Gloss Drop
Battles
Le succès de Battles, c’est un peu la quadrature du cercle, la martingale. En effet, l'ex-batteur d’Helmet et de Tomahawk, le guitariste de Don Caballero, le guitariste de Lynx et le fils d’Anthony Braxton jusqu'à ce Gloss Drop : sur papier ça sentait le super groupe intriguant, mais arriver à squatter pendant plusieurs semaines (et encore maintenant soit plus de trois mois après la sortie de Gloss Drop) toutes les couvertures de magazines rock et l’essentiel de ce que compte la toile en webzines et blogs musicaux intéressants, vous avouerez qu’il fallait le faire. Et bien ils l’ont fait, et en plus avec un membre en moins, et pas des moindres puisqu’il s’agissait de la voix du groupe.

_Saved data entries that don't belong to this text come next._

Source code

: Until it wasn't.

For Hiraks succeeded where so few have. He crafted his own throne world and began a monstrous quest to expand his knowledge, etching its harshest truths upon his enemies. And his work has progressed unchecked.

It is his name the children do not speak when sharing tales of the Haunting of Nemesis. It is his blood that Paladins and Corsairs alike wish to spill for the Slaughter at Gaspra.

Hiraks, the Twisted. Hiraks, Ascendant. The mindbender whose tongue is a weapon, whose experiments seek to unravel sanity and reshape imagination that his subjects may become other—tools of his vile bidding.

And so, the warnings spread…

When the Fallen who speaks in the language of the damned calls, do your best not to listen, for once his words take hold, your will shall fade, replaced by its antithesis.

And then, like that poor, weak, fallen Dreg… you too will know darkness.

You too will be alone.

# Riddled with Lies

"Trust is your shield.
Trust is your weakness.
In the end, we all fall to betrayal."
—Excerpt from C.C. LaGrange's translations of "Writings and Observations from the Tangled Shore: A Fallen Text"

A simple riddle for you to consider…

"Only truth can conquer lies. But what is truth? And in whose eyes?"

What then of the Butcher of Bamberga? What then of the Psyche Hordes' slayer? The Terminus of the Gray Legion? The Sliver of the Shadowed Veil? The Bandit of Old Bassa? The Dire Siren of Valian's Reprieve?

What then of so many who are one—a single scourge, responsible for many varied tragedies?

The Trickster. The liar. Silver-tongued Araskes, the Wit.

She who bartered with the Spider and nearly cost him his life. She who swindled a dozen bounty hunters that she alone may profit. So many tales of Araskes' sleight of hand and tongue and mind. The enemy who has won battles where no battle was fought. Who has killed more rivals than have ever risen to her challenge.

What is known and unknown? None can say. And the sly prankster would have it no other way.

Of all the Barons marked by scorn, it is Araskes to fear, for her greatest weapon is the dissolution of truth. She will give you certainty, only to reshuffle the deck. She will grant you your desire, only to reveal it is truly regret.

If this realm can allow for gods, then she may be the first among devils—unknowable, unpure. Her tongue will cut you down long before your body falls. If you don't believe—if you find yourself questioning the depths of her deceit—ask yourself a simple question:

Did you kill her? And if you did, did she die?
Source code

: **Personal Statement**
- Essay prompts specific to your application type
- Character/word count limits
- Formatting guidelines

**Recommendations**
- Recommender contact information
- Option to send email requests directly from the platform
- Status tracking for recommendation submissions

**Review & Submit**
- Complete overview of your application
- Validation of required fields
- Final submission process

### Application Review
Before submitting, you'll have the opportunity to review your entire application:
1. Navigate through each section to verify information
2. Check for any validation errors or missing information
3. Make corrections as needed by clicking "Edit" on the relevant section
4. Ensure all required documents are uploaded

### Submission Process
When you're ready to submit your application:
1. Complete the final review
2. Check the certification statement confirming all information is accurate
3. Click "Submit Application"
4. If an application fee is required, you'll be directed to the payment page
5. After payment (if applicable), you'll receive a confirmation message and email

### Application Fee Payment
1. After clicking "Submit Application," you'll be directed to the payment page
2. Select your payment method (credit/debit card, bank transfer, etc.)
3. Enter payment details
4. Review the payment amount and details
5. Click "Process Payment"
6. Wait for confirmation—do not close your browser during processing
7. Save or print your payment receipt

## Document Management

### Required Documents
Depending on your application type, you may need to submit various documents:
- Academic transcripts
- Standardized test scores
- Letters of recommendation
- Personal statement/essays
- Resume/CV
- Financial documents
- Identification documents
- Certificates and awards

Ce que réussit à faire Battles, ce qui les rend si intéressants et « populaires », c’est arriver à produire une musique à la fois cérébrale et complexe, mais aussi extrêmement jouissive, sexy et oui, on peut le dire, dansante. En somme, une musique qui parle à la fois au corps et au cerveau. Sur ce deuxième album, la formule est reproduite avec succès, dans la continuité mais sans redite, et en prenant encore plus de risques : beaucoup d’instrumentaux, des guests que l’on n’imagine pas forcément poser leur voix sur cette musique (Kazu Makino, Gary Numan), et comme nous l’avons évoqué plus haut, la défection d’un des pivots du groupe.
Il est rare de sentir dans un groupe une telle osmose, qui nous prouve soit dit en passant que la démocratie dans un combo rock est possible et parfois même salutaire, même si l'on sent bien que John Stanier fait en quelque sorte office de clef-de-voûte. L’alchimie entre la frappe puissante et subtile de ce dernier, les recherches sonores de Ian Williams et le jeu géométrique de Dave Konopka fonctionnent à merveille sur les titres de Gloss Drop. Il n’y a donc pas grand-chose à redire sur cet album et on pourra cette fois reconnaître le bien-fondé de la hype qui a entouré sa sortie.
Si l’intro de "Africastle" nous laisse imaginer une mise en bouche planante et arabisante, il n’en sera rien : au bout de quelques instants, les secousses telluriques commencent et nous voilà partis pour 53 minutes faites de contrepieds et de rebondissements, à l'image de ce morceau qui passe par un riff rampant, un intermède jazz distordu avant de s'achever sur une plage plus ambiante, sans susciter d'indigestion. Les temps forts seront nombreux : "Ice Cream" où Matias Aguayo pousse des hallètements suggestifs sur un rythme enfantin à deux temps, "Futura" et son groove robotique imparable ou le ludique "Inchworm", sorte de bande-son sous acide d'un improbable film burlesque des années 20. "Wall Street" accélère ensuite le rythme avant "My Machines" où l'on constate que la voix de Gary Numan colle parfaitement à l'atmosphère du disque. Autres temps forts de l'album : l'insidieux "Sweetie & Shag" avec Kazu Makino de Blonde Redhead, l'épique "White Electric" et le final "Sundome" dans lequel ce bon vieux Yamantaka Eye nous livre ses imprécations sur un titre qui pourrait se décrire comme du Kraftwerk faisant un crossover entre dub et musique orientale.
Après l’écoute de Gloss Drop ce que l’on retient c’est l’énergie, brute et primaire, que parvient à dégager cette musique d’horlogers et de savants fous. C’est aussi sans conteste un des meilleurs albums de ces dernières années, arrivant à manier aussi bien machines, technologie, bidouillages en tous genres et instrumentation rock classique. En bref, l’hybridation dans ce qu’elle a de plus passionnant.